(Lens and sensor metadata)
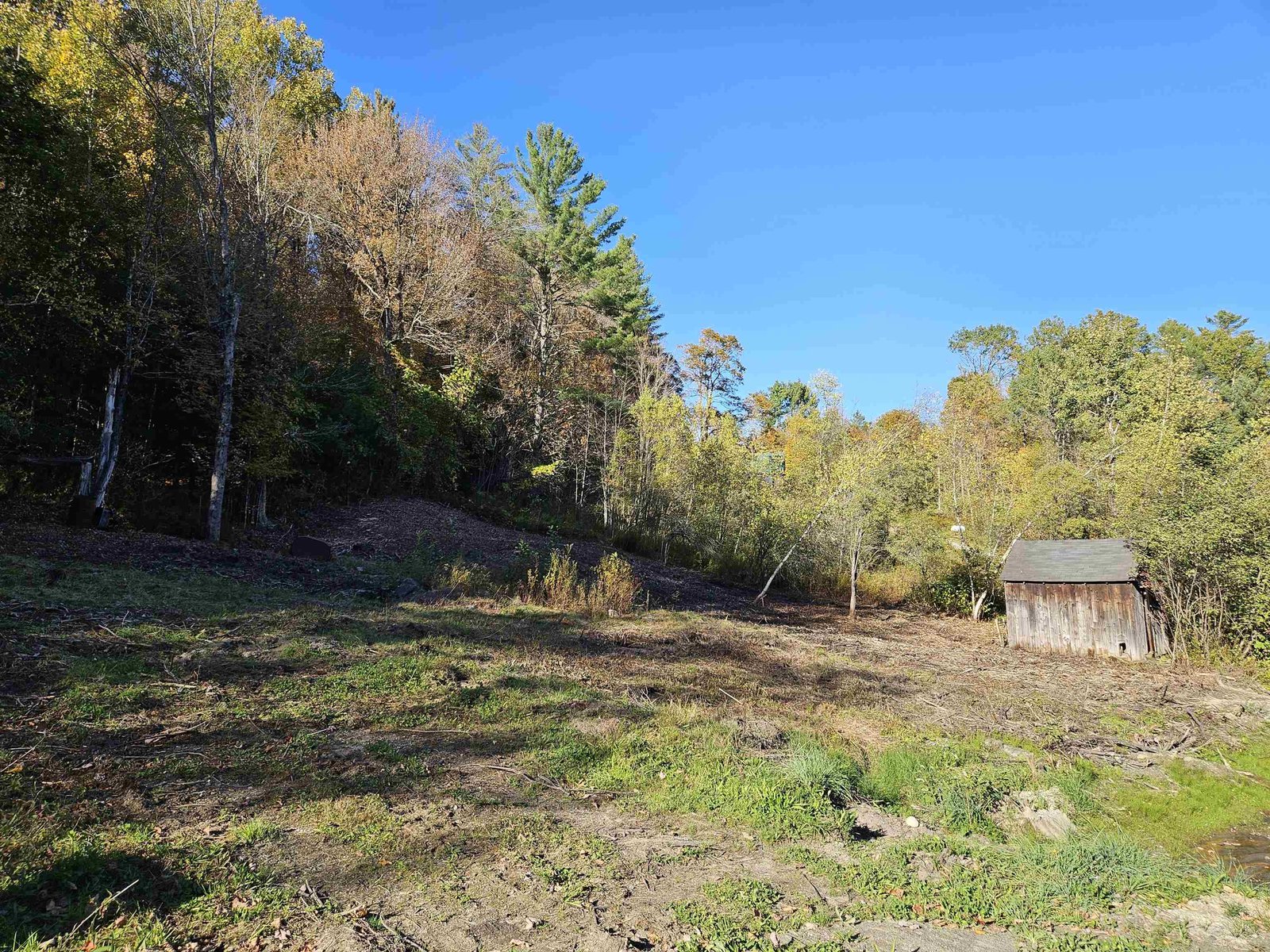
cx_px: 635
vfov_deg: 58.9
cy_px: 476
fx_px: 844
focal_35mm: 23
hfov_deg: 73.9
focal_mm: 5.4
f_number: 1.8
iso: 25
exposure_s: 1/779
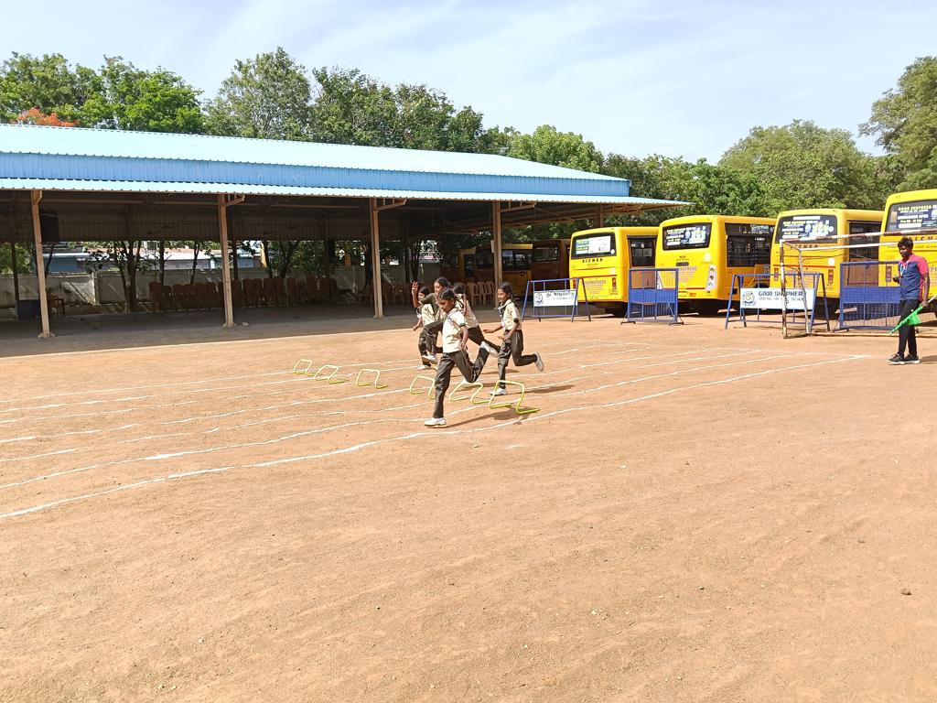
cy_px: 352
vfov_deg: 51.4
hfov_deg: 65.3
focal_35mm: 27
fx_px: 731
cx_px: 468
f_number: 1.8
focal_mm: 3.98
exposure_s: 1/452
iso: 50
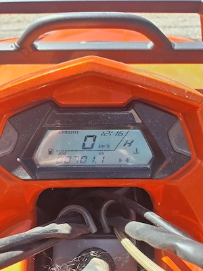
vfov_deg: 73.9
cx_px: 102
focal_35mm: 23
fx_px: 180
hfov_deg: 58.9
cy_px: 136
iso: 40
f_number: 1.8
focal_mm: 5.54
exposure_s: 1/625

**DESCRIPTION OF THE TASK:** Leave out the pictures and return, exactly as written, only the lines from the line with "vfov_deg: 51.4" through the end of the records above.

**SOLUTION TO THE PROBLEM:**
vfov_deg: 51.4
hfov_deg: 65.3
focal_35mm: 27
fx_px: 731
cx_px: 468
f_number: 1.8
focal_mm: 3.98
exposure_s: 1/452
iso: 50
vfov_deg: 73.9
cx_px: 102
focal_35mm: 23
fx_px: 180
hfov_deg: 58.9
cy_px: 136
iso: 40
f_number: 1.8
focal_mm: 5.54
exposure_s: 1/625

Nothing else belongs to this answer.